Thursday, 4 August 2011

N is for Newlyn

To continue my alphabet of British Arts and Crafts metalware - N is for the Newlyn Industrial Class, established in c1890 to provide training for unemployed fisherman to gain new skills as an alternative employment. Classes were provided in metal working under the direction of John Drew Mackenzie with assistance of artists such as John Pearson, T Gotch and Reginald Dick.

They produce some of the most collected British arts and crafts copper wares often decorated in the repousse manner with designs associated with the sea and coasts of Cornwall. Common motifs includes, fish, seagulls, fishing boats and local landmarks. Some silver jewellery with enamels were made but are rare.
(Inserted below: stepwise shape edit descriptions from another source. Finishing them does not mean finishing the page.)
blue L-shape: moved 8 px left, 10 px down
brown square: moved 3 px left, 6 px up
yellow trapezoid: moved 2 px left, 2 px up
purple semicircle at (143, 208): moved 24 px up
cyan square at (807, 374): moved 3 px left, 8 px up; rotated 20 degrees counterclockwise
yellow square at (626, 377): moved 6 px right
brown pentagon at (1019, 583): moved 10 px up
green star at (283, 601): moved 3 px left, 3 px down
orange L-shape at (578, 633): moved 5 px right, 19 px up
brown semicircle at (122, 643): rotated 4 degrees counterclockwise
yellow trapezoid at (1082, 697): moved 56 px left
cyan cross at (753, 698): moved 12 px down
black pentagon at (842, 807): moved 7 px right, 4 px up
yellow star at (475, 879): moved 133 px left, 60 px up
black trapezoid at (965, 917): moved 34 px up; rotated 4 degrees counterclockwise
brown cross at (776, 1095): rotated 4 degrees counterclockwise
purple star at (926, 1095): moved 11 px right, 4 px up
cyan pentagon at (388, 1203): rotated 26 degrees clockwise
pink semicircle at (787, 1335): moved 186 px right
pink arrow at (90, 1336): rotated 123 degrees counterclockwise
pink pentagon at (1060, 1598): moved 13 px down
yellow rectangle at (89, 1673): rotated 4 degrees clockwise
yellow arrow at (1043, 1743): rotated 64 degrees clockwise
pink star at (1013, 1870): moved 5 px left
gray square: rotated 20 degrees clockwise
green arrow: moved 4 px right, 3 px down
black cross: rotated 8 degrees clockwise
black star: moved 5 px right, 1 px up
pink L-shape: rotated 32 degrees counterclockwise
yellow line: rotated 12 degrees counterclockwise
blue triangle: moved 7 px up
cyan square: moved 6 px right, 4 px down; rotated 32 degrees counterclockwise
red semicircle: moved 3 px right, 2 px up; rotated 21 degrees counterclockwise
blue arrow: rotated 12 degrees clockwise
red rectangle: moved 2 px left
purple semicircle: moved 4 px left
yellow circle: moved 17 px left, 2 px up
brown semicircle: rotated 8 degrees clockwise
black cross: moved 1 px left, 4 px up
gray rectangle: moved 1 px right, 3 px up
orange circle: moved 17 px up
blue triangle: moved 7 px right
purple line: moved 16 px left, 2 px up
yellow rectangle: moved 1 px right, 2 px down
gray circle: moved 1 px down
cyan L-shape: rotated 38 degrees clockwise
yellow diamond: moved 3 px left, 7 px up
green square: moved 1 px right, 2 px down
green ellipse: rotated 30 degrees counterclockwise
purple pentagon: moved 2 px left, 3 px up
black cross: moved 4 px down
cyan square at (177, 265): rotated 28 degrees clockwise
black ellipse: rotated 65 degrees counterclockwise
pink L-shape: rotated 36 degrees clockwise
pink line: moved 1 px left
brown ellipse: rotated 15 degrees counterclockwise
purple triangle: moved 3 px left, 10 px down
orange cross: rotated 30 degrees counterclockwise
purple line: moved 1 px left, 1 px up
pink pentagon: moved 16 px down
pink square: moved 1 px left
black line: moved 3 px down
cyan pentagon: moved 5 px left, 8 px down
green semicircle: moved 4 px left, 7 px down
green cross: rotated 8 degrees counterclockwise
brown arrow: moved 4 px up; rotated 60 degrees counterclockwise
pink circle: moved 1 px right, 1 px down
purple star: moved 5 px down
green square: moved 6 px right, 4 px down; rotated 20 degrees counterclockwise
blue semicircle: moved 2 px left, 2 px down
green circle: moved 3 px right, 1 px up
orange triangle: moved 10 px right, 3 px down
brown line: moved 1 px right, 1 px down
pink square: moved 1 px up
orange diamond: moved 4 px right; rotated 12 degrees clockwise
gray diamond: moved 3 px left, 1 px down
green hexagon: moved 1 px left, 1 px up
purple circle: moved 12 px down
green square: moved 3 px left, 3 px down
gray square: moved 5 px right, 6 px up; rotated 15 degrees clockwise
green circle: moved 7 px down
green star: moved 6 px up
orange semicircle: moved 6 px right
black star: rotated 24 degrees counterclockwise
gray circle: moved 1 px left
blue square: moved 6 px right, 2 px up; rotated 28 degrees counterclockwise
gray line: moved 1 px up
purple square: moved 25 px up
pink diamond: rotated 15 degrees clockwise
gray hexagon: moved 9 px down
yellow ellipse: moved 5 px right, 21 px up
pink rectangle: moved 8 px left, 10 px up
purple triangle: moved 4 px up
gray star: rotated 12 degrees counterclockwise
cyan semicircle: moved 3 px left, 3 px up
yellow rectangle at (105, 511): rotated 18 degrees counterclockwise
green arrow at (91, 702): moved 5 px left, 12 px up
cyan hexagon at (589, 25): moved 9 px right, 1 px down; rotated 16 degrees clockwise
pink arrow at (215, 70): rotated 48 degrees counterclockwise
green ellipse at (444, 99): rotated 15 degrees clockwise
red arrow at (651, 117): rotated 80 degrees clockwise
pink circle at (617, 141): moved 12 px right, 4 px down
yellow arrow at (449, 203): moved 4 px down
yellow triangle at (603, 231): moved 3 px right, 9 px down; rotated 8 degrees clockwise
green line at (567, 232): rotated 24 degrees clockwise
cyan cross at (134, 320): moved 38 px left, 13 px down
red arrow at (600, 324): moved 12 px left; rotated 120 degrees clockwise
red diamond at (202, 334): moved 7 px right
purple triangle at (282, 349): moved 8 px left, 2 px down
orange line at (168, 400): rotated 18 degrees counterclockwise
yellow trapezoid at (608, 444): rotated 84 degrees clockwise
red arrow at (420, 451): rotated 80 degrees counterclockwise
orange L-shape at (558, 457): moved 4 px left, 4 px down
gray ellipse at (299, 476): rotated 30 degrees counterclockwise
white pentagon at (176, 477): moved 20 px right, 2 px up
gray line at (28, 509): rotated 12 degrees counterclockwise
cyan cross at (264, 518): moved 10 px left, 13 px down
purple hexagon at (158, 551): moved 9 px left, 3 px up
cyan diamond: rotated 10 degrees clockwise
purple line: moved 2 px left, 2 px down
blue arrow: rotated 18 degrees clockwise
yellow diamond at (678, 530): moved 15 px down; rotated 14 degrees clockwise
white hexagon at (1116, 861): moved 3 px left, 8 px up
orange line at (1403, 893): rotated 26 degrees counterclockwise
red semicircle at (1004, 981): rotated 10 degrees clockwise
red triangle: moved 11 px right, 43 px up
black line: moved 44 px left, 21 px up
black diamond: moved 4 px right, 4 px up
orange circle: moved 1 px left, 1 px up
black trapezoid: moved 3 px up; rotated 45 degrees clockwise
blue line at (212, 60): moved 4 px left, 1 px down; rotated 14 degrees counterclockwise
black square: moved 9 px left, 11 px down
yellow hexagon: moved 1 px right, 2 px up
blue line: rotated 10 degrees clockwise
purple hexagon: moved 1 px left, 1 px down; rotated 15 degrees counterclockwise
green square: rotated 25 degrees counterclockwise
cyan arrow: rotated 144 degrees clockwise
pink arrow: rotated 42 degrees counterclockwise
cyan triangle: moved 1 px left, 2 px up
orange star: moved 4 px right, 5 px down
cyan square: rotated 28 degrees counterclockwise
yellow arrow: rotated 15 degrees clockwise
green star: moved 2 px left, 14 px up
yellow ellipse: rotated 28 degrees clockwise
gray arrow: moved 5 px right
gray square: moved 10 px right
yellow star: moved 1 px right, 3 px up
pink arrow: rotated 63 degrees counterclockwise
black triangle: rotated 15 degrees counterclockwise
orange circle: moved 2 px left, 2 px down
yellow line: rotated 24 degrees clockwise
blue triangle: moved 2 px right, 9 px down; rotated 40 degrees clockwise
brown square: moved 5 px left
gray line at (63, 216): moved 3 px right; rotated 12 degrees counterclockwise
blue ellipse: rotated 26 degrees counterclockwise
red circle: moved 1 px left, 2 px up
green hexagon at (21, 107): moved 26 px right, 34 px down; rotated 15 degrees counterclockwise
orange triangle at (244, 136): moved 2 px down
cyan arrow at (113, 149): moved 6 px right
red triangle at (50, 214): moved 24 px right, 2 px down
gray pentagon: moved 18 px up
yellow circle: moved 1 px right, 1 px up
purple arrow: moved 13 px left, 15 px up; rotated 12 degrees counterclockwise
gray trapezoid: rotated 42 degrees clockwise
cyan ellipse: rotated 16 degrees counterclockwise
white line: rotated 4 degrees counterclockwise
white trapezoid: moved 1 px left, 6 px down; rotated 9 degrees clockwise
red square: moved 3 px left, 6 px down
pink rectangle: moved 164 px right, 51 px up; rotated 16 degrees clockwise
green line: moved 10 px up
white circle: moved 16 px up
Many and varied shapes are seen, ranging from the small pin dishes and trays to more elaborate, teasets, inkwells, vases, boxes and mirrors

Almost always marked with a stamped "NEWLYN" - beware of spurious newlyn marks applied to all sorts of other metal ware.

Many other artist/coppersmiths worked independent of the class including John Pearson, Herbert Dyer, Joseph Pengelly, Phillip Hodder, William P. Wright, William Pezzack, Tom Batten, John Payne Cotton, Obed Nicholls, John Curnow, John Edgar Laity, George Mildren, and William Tonkin.